PostgreSQL databases typically don't generate huge amounts of data; that data can also be highly mutable in many cases. Not only that, the schema can change substantially. Both types of changes are hard to manage in replication, especially if the target is a system, like Iceberg, that does not handle change very well in the first place.
So that leaves the case where you have an lot of data in PostgreSQL that's creating bad economics. In that case, why not just skip PostgreSQL and put it in an analytic database to begin with?
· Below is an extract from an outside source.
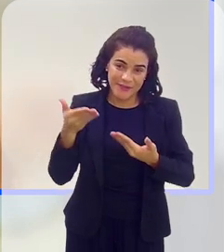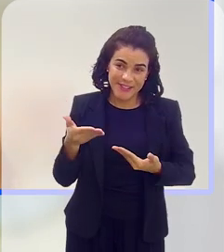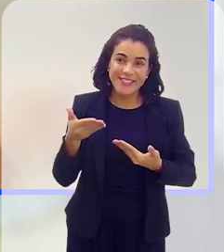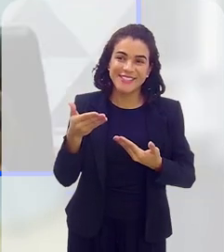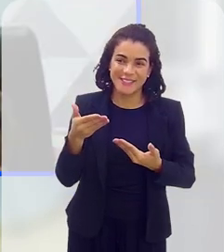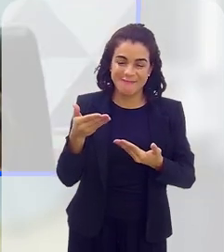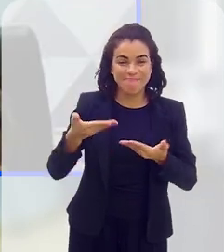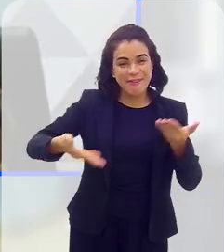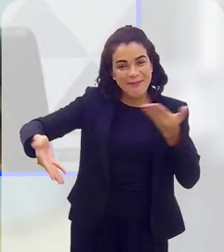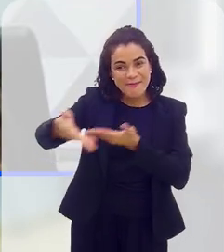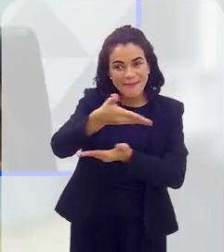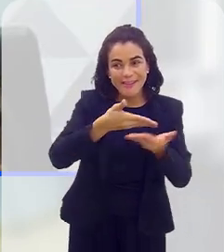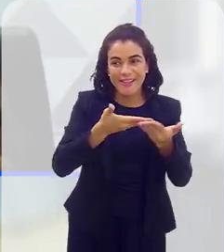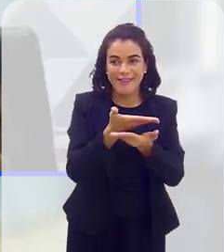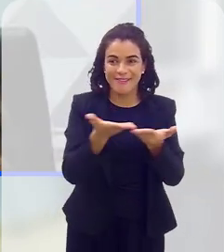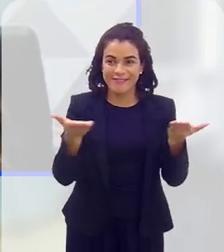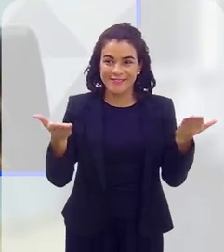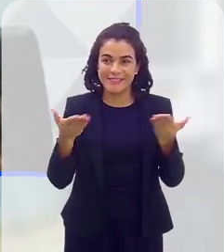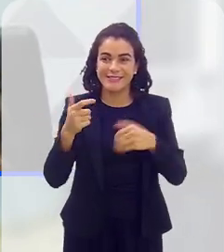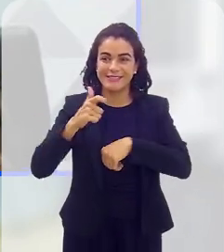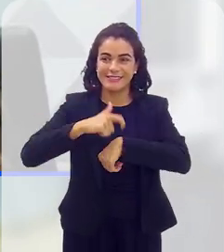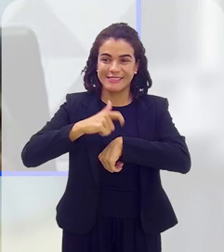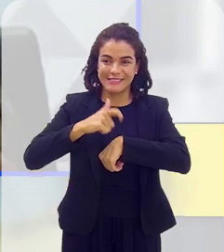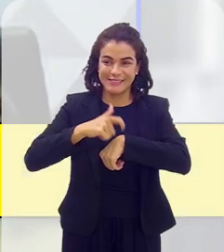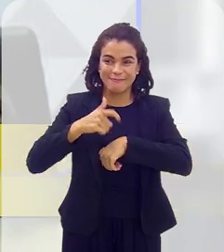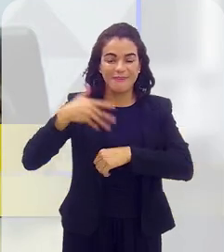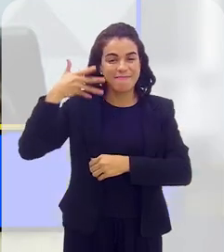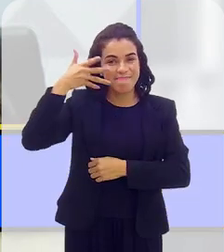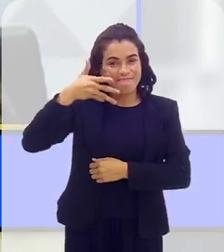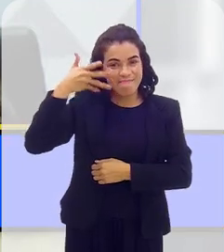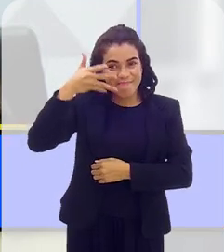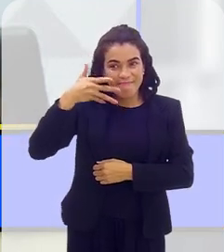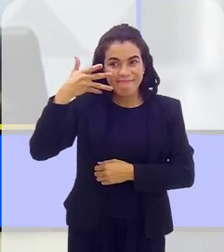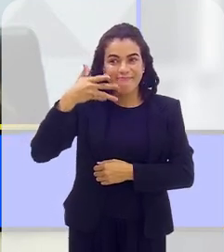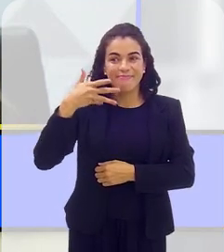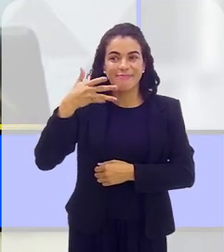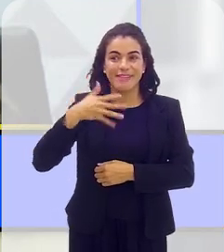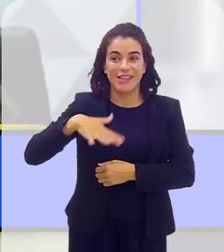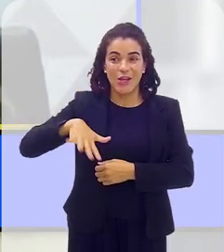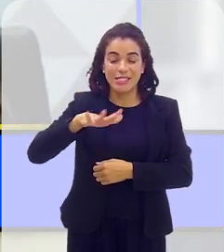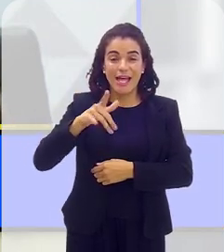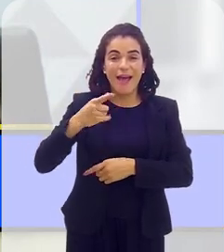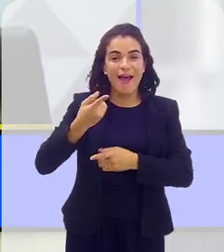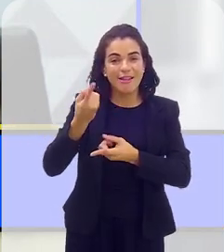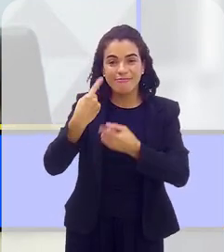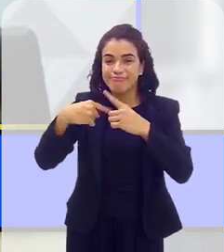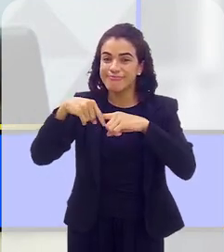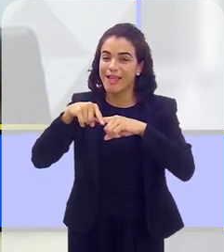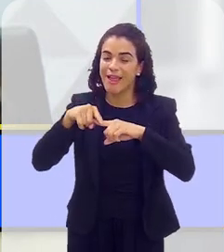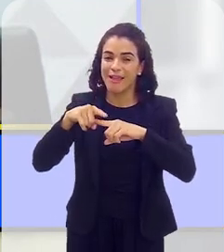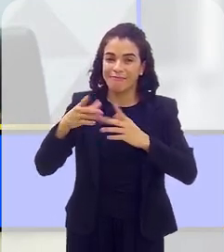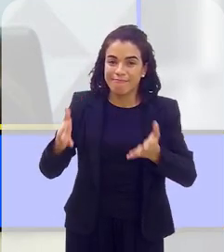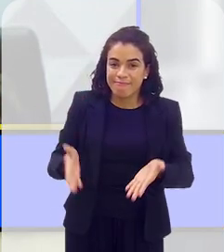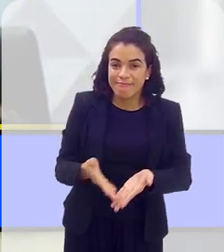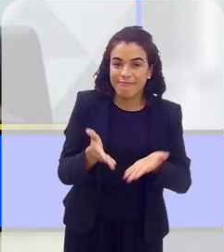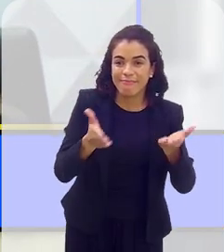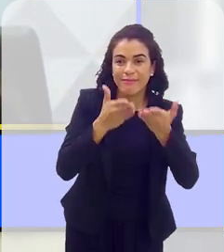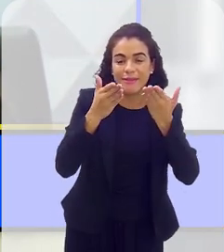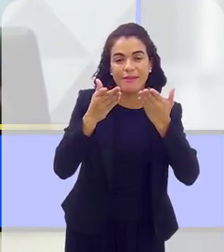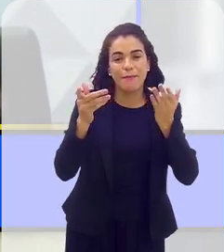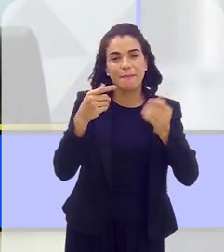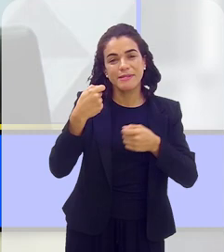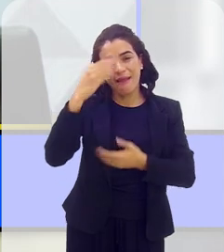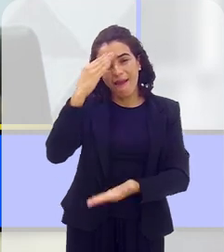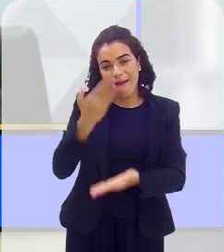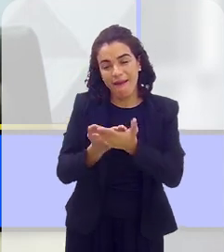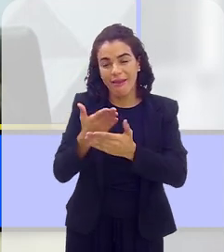agradeço por poder dividir com você esse momento de fala, e nós, da área da reabilitação ou da habilitação, a gente tem que acreditar no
p.s., I'm pretty familiar with trading systems that do archive transaction data to data lakes using Parquet for long-term analytics and compliance. That is a different problem. The data is for all intents and purposes immutable.
Edit: clarity
The live data set may not be huge, but the entire trail of all changes of all current and all previously existing data may easily exceed the volume of data you can reasonably process with Postgres.
In addition, its row based storage format doesn't make it an ideal fit for typical analytical queries on large amounts of data.
Replicating the data from Postgres to Iceberg addresses these issues. But, of course, it's not without its own challenges, as demonstrated by the article.
datadrivenangel•5mo ago
UltraSane•5mo ago
sakesun•5mo ago
UltraSane•5mo ago
Whenever I implement CDC I always try to implement some kind of integrity check that runs at some reasonable interval that can detect and try to fix any discrepancies. CDC is by far the most efficient form of data synchronization in most situations.
sakesun•5mo ago
phanimahesh•5mo ago
UltraSane•5mo ago
halfcat•5mo ago
It’s always shocking to me how many FAANG people will say, “we want an event driven solution with a message bus, that the right way to do it, we don’t want batch, that can’t scale”, and then need to bolt on a validation/reconciliation step for it to be reliable. Which of course is a batch job.
Unless you control a system end to end (which is rare, there’s usually some data from a system you don’t control the schema of), or are highly incentivized to make sync happen reliably (e.g. bitcoin), you’re always limited by a batch job somewhere in the system.
You could even say the batch job is often doing the heavy lifting, and the message bus is just an optimization (that’s often not adding the value needed to justify the complexity).
UltraSane•5mo ago
I'm not sure exactly what you mean by batch job but if n bytes change at the source you shouldn't have to copy more than n bytes to the destination.
halfcat•5mo ago
Inevitably, even if you achieve this at some point, it never lasts. Your company acquires another, or someone pushes for a different HR/CRM/whatever system and gets it.
You mention if n bytes change in the source, but many systems have no mechanism of determining that n bytes have changed without scanning the entire data set. So we’re back to a batch job (cron, or similar).
UltraSane•5mo ago
This is so insanely inefficient it can't scale to very large amounts of data. If you can't do data syncing at the application layer you can do it at the storage layer with high end storage arrays that duplicate all writes to a second storage array, either synchronously or asynchronously. Or duplicate snapshots to a remote array. They work really well.